PromptBench: A Unified Framework for LLM Evaluation and Robustness

This repository profile is provided by osrepos.com, an open source repository discovery platform.

PromptBench: A Unified Framework for LLM Evaluation and Robustness

Summary

PromptBench is a comprehensive Python library designed for the evaluation and understanding of Large Language Models (LLMs). It provides a unified framework for assessing model performance, exploring various prompt engineering techniques, and evaluating robustness against adversarial attacks. This tool empowers researchers to conduct in-depth analyses of LLMs across diverse datasets and models.

Repository Information

Analyzed by OSRepos on July 1, 2026

Use at your own risk

OSRepos shares public repositories for knowledge and discovery only. Any installation, execution, configuration, or use of code from these repositories is the user's own responsibility. Always review the repository, source code, dependencies, licenses, and security implications before running or installing anything. OSRepos is not responsible for issues, damages, or losses resulting from third-party repositories.

Introduction

PromptBench is a powerful, PyTorch-based Python package developed by Microsoft for the comprehensive evaluation and understanding of Large Language Models (LLMs). Described as a unified evaluation framework, it provides researchers with user-friendly APIs to conduct in-depth analyses of LLMs. The project aims to offer quick model performance assessment, facilitate prompt engineering research, evaluate robustness against adversarial prompts, and integrate dynamic evaluation methods to mitigate data contamination. It also supports efficient multi-prompt evaluation and a wide array of language and multi-modal datasets and models. For more technical details, refer to its technical report.

Installation

Getting started with PromptBench is straightforward.

Install via pip:

For a quick setup, you can install the package directly using pip:

pip install promptbench

Note that the pip installation might be slightly behind the latest updates.

Install via GitHub:

For the most recent features or development, clone the repository and install from source:

git clone https://github.com/microsoftarchive/promptbench.git
cd promptbench

Then, create a conda environment and install the required packages:

conda create --name promptbench python=3.9
conda activate promptbench
pip install -r requirements.txt

For prompt attacks, you will also need to install TextAttack.

Examples

PromptBench is designed to be easy to use and extend.
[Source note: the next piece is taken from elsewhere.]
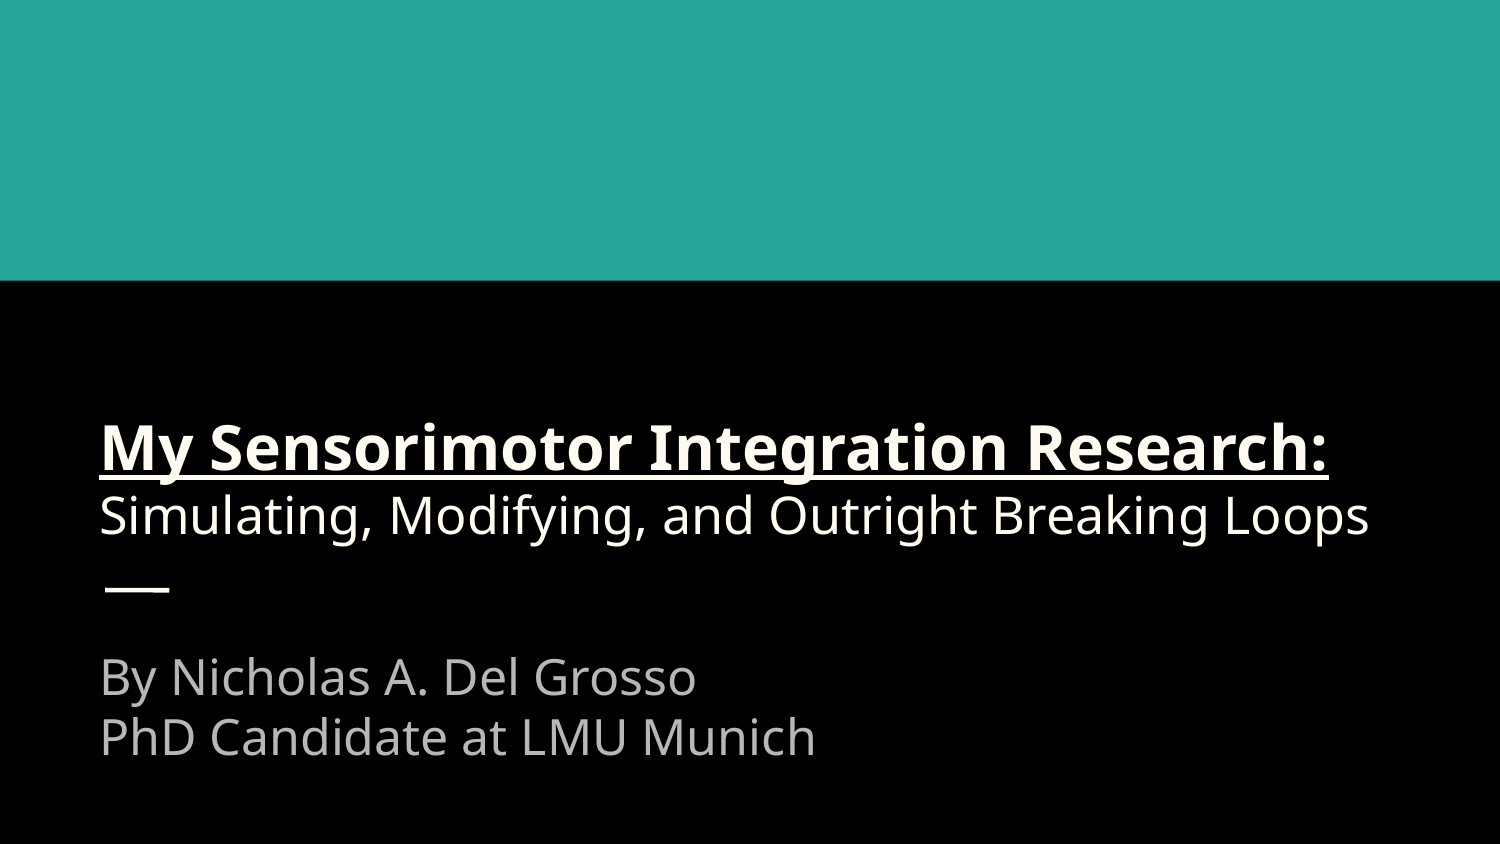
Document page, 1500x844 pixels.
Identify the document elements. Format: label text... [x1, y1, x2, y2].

title My Sensorimotor Integration Research: Simulating, Modifying, and Outright Breaking Loops [84, 310, 1416, 561]
subtitle By Nicholas A. Del Grosso PhD Candidate at LMU Munich [84, 630, 1416, 760]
After installation, you can import it:

import promptbench as pb

The repository provides several tutorials to help you get familiar with its functionalities:

  • Evaluate models on existing benchmarks: Refer to examples/basic.ipynb for constructing your evaluation pipeline, and examples/multimodal.ipynb for multi-modal evaluations.
  • Test the effects of different prompting techniques.
  • Examine robustness for prompt attacks: See examples/prompt_attack.ipynb for constructing attacks.
  • Use DyVal for evaluation: Refer to examples/dyval.ipynb for constructing DyVal datasets.
  • Efficient multi-prompt evaluation using PromptEval: Check examples/efficient_multi_prompt_eval.ipynb.

Why Use PromptBench

PromptBench stands out as an essential tool for anyone working with Large Language Models due to several key advantages:

  • Unified Framework: It offers a single, consistent API for various evaluation tasks, simplifying research workflows.
  • Comprehensive Evaluation: Supports standard, dynamic (DyVal), and semantic evaluation protocols, along with benchmark results and visualization analysis.
  • Advanced Prompt Engineering: Integrates popular techniques like Chain-of-Thought, EmotionPrompt, and Expert Prompting, allowing for in-depth analysis of their effects.
  • Robustness Assessment: Provides tools to simulate and evaluate black-box adversarial prompt attacks, crucial for understanding model vulnerabilities.
  • Broad Model and Dataset Support: Compatible with a wide range of open-source and proprietary language and multi-modal models, as well as numerous datasets including GLUE, MMLU, Big-Bench Hard, VQAv2, and MMMU.
  • Efficiency: Includes methods like PromptEval for efficient multi-prompt evaluation, significantly reducing the data required for accurate performance prediction.
  • Active Development: Continuously updated with support for new models (e.g., GPT-4o, Gemini, Mistral) and datasets, ensuring it remains at the forefront of LLM evaluation.

Links

Related repositories

Similar repositories that may be relevant next.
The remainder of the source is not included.